The book ends with The Magician telling both Aaron and Sidney that the alien is now here and watching them.


My Thoughts:

This has got to be the weirdest book I’ve ever read. When I read it in ’07 I was pretty mesmerized by the use of poetic language that McKillip is so good with, but this time, I was just weirded out the entire time.
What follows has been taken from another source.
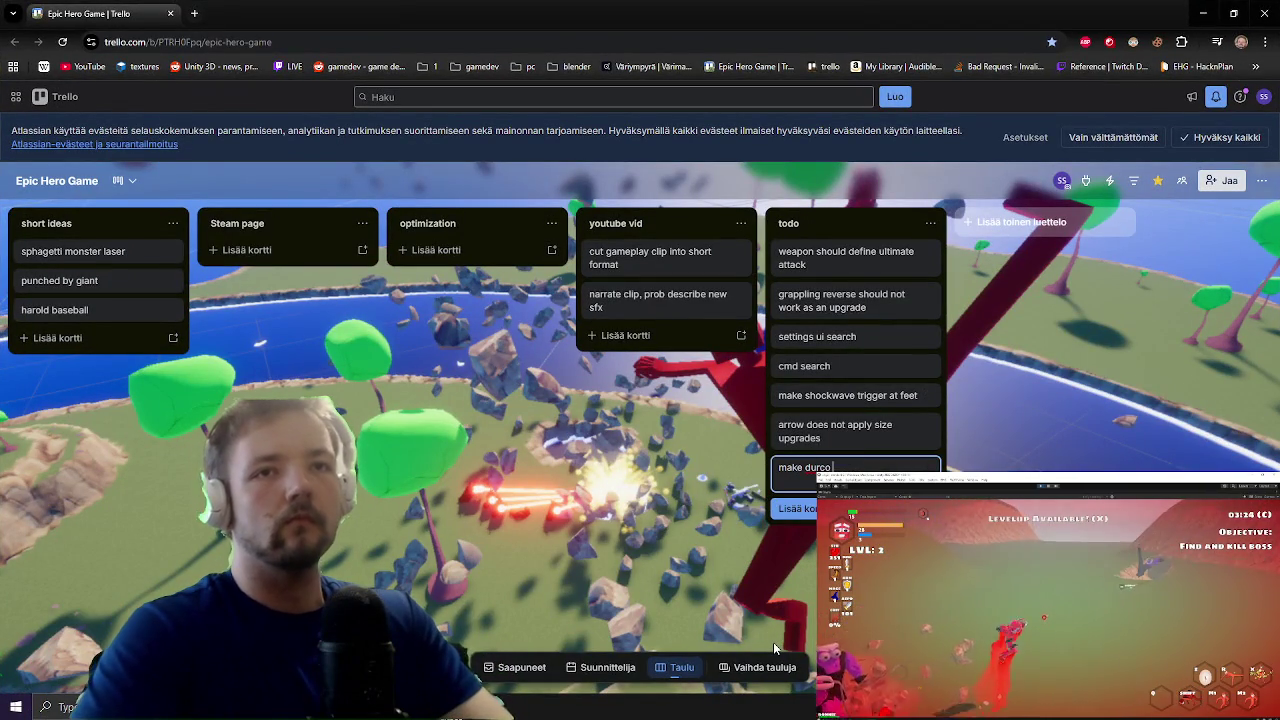
pyautogui.write('grab')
If my time had been a Smallville episode, Allison Mack would definitely have this on her Wall of Weird.

I gave this 4 stars instead of 5 because every time that The Magician would start to explain what was going on, either Aaron Fisher or Jason Klyos the Warden would interrupt him with exclamations of usually disbelief or anger at the subject, ie, aliens. It was super frustrating to read. Magician was trying to put into words something that he had no words for and these 2 idiots just kept making it harder and harder. Thankfully, they finally did shut up and things moved forward.

My initial reaction when I finished this was to simply read it again to make sure I had read what I thought I had read. If I could have written this review and use the word “weird” and nothing but that, I think that would capture the essence.

Quite enjoyable for the trippy experience but unless you’re a hardcore McKillip fan, I wouldn’t recommend this.